Astoria is a small port city with a number of interesting aspects. It was founded in 1811 by New York magnate John Jacob Astor, of Waldorf-Astoria Hotel fame, who proceeded to set up the American Fur Company there. The most impressive feature in the area to my mind is the Astoria-Megler Bridge (1966) across the Columbia; it’s over 4 miles long, making it the longest continuous truss bridge in North America. It’s great fun to ride over. As you cross it on a flood tide, you sense the collision of equal and opposing forces – the irresistible river battling the irrepressible incoming ocean. This produces enormous standing waves; the whole place makes your hair stand on end.
At the mouth of the river is an area known as the Columbia Bar. Ocean conditions are some of the roughest in the world there; since 1792 about 2,000 large ships have been sunk there, earning it the name The Graveyard of the Pacific.The National Lifeboat School is located at nearby U.S. Coast Guard Station Cape Disappointment. You get the idea that in these parts there’s been plenty of disappointment to go around.
That day I rode south along the coast, which is as beautiful as can be imagined. However, it was as crowded with snail-like vacation rigs and disrupted by many construction zones with hundreds of odious orange barrels, so, at Lincoln City I veered eastward, to Salem, Bend and Redmond. The M6 in Redmond, incidentally, is the best I’ve ever seen – and at $74 a night…well, I was in fine shape. So far, so good.
The following day I made a beeline to Crater Lake National Park, 120 miles south. When I reached the area of Chumult, I noticed a strangeness in the air.

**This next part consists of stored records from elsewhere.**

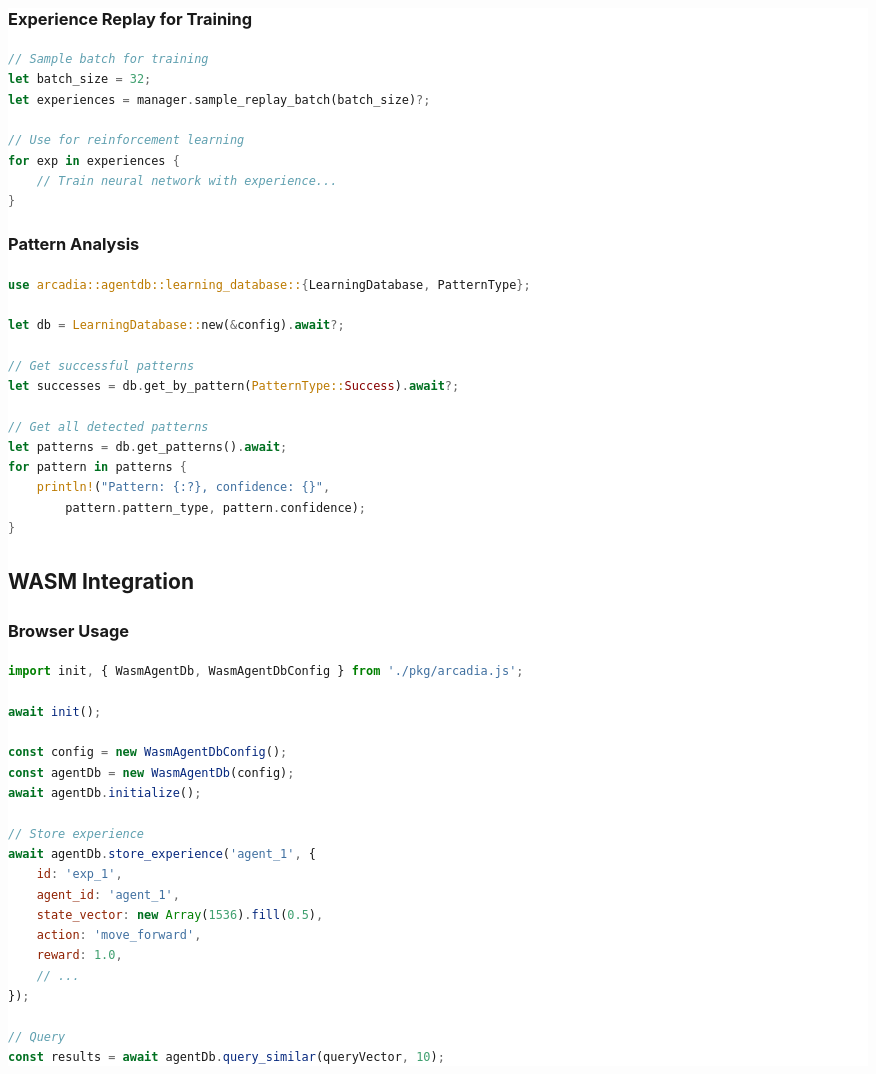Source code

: ### Experience Replay for Training

```rust
// Sample batch for training
let batch_size = 32;
let experiences = manager.sample_replay_batch(batch_size)?;

// Use for reinforcement learning
for exp in experiences {
    // Train neural network with experience...
}
```

### Pattern Analysis

```rust
use arcadia::agentdb::learning_database::{LearningDatabase, PatternType};

let db = LearningDatabase::new(&config).await?;

// Get successful patterns
let successes = db.get_by_pattern(PatternType::Success).await?;

// Get all detected patterns
let patterns = db.get_patterns().await;
for pattern in patterns {
    println!("Pattern: {:?}, confidence: {}",
        pattern.pattern_type, pattern.confidence);
}
```

## WASM Integration

### Browser Usage

```javascript
import init, { WasmAgentDb, WasmAgentDbConfig } from './pkg/arcadia.js';

await init();

const config = new WasmAgentDbConfig();
const agentDb = new WasmAgentDb(config);
await agentDb.initialize();

// Store experience
await agentDb.store_experience('agent_1', {
    id: 'exp_1',
    agent_id: 'agent_1',
    state_vector: new Array(1536).fill(0.5),
    action: 'move_forward',
    reward: 1.0,
    // ...
});

// Query
const results = await agentDb.query_similar(queryVector, 10);
```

The first clue was an unreasonable number of American flags festooning the roadside — dozens of them, wherever I looked. The local businesses looked malnourished – all except those specializing in guns, ammo and liquor, which looked fat and sleek.
The area seemed hostile and defiant – hard right-wing country, to be sure. The strangeness intensified at Diamond Lake Junction; this is a real Twilight Zone kind of place. A local businesswoman I tried to engage in a discussion of current affairs said, “I can’t say nothin’.” She had fear in her eyes.
Twenty miles to the west of Diamond Lake Junction, and after a climb to 8000′, I arrived at Crater Lake. It really is splendid, more dazzling than I’d remembered. The park website (https://www.nps.gov/crla/index.htm) is indispensable. I spent 3 hours there snooping around … taking it all in… breathing deeply….then a quick run back to Redmond.
Next day, it was time to head for home. The trip back went smoothly. I find when I’m homeward bound, I don’t pay close attention to my environment; I just lower my head and go. All was well until I was nearing the town of Forks, on the west side of the Olympic Peninsula. I was hurrying to catch the ferry and was very neatly nabbed in a speed trap. I was caught fair and square, all right; the officer was a paragon of courtesy in a huge hat with a flat brim, a “Campaign Hat”. He fined me appropriately. I can’t really complain….it was a terrific trip.
And when I told my Mum (age 96) about the speeding ticket, she smiled wistfully and said, “Why, isn’t that marvellous?” Quite a sport, herself, my old Mum.